- What the exercise asks -
Retype the range from the line holding "The task from the client was to c" to the last line of the listing, inclusive, exactly as it appears and with nothing else.

- Records for processing -
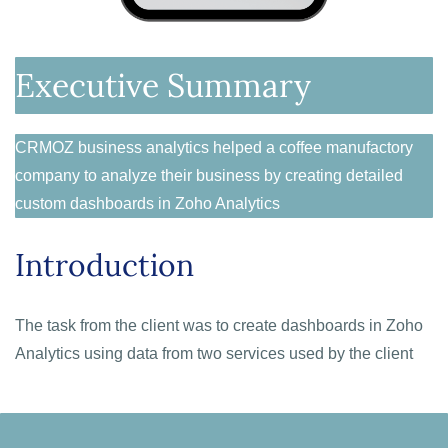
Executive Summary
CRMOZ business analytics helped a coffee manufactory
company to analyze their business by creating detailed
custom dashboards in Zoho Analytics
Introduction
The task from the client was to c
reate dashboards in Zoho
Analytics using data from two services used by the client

- Answer below -
The task from the client was to c
reate dashboards in Zoho
Analytics using data from two services used by the client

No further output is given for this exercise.